> 短い課題 1: 発酵をテーマにした一夜の催しについての文章を、一字一句変えずに書き写してください。

> 文書抜粋:
★ ★ ★ ★ ★

老舗が集まって豪華饗宴という感じではなく、老舗を継ぐ新しい世代の人たちが集まってワクワクする面白いことを考えているらしい。いくつかのバンドによるライブみたいに。この人たち、バンドを超えてセッションもやるらしい。おいしいセッション!発酵食のエンタテイメント!
つまり、これはPRイベントではなく「発酵」の世界を楽しんでもらうための一夜であって欲しい、と思ったのだ。
そして、頭の中には漫画『もやしもん』が出てきた。子供の頃から菌が見えるという農大生の話である。そうか、バンドやセッションするのは人ではなく麹や糀をつくる「発酵菌」だ。『もやしもん』に出てくるさまざまな菌のキャラクターが歌って踊っているイメージだ!

★ ★ ★ ★ ★

> 短い課題 2: 以下の行のうち、「part」という文字列を含む行がいくつあるか数え、その数だけを答えてください。

> 演習資料:
★ ★ ★ ★ ★

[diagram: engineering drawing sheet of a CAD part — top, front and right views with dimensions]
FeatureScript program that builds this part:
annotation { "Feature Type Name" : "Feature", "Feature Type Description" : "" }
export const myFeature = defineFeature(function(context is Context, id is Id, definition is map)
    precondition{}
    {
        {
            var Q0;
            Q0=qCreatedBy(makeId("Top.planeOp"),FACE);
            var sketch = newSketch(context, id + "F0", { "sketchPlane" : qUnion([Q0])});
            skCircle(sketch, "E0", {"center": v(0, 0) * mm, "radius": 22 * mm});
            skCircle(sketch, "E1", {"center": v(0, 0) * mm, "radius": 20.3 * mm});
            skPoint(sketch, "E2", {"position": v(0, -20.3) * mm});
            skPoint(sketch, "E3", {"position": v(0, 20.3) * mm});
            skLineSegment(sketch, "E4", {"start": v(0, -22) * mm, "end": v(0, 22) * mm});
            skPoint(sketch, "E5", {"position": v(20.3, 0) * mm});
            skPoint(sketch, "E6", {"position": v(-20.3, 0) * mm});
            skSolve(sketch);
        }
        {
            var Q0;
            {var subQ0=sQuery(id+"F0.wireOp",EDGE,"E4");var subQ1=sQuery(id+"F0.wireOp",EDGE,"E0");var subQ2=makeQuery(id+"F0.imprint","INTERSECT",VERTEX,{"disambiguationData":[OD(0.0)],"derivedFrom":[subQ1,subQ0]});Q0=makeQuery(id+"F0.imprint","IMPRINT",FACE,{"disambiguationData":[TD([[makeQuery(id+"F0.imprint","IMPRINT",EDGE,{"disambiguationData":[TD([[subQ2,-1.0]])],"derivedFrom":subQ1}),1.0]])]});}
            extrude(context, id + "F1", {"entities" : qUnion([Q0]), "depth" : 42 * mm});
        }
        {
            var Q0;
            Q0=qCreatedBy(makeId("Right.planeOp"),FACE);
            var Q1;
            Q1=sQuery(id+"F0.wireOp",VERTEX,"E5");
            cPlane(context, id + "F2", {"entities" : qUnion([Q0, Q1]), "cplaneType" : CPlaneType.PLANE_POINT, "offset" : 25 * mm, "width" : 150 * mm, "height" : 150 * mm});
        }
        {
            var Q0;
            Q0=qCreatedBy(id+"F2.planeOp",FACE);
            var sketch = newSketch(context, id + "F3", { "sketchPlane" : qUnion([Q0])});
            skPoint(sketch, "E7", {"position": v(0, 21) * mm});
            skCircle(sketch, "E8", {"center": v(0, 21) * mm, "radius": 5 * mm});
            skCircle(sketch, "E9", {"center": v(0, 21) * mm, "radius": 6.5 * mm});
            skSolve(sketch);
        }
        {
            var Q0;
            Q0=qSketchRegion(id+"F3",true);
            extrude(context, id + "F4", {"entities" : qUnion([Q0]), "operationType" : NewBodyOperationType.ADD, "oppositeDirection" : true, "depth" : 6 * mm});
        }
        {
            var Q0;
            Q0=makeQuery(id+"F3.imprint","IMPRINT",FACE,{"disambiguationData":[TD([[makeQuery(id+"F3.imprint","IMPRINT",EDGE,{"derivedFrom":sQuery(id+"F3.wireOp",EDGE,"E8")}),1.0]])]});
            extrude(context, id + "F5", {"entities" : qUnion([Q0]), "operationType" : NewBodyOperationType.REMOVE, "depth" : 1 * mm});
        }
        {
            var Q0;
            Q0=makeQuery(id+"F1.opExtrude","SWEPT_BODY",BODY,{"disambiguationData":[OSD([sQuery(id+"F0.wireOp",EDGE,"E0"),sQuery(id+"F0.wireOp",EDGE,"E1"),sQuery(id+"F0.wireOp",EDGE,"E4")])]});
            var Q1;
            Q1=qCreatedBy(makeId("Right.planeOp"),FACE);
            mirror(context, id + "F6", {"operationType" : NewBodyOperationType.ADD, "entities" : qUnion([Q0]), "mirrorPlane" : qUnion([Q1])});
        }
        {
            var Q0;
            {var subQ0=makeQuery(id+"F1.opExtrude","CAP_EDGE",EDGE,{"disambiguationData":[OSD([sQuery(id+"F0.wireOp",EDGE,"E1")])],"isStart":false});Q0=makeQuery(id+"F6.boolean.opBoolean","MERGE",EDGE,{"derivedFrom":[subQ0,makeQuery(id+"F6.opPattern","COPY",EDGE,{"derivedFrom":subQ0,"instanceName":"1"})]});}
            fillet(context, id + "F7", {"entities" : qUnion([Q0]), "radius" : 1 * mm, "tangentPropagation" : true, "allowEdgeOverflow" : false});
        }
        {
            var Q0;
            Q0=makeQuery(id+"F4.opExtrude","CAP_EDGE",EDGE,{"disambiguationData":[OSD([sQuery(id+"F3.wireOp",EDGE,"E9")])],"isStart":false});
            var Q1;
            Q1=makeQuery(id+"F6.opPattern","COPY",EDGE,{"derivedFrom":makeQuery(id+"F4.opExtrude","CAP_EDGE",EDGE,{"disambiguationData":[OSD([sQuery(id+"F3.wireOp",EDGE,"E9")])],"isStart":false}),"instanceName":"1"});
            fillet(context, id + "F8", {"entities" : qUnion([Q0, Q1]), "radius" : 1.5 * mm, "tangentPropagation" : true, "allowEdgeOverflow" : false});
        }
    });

★ ★ ★ ★ ★

> 解答全文 1:
老舗が集まって豪華饗宴という感じではなく、老舗を継ぐ新しい世代の人たちが集まってワクワクする面白いことを考えているらしい。いくつかのバンドによるライブみたいに。この人たち、バンドを超えてセッションもやるらしい。おいしいセッション!発酵食のエンタテイメント!
つまり、これはPRイベントではなく「発酵」の世界を楽しんでもらうための一夜であって欲しい、と思ったのだ。
そして、頭の中には漫画『もやしもん』が出てきた。子供の頃から菌が見えるという農大生の話である。そうか、バンドやセッションするのは人ではなく麹や糀をつくる「発酵菌」だ。『もやしもん』に出てくるさまざまな菌のキャラクターが歌って踊っているイメージだ!

> 解答全文 2: 2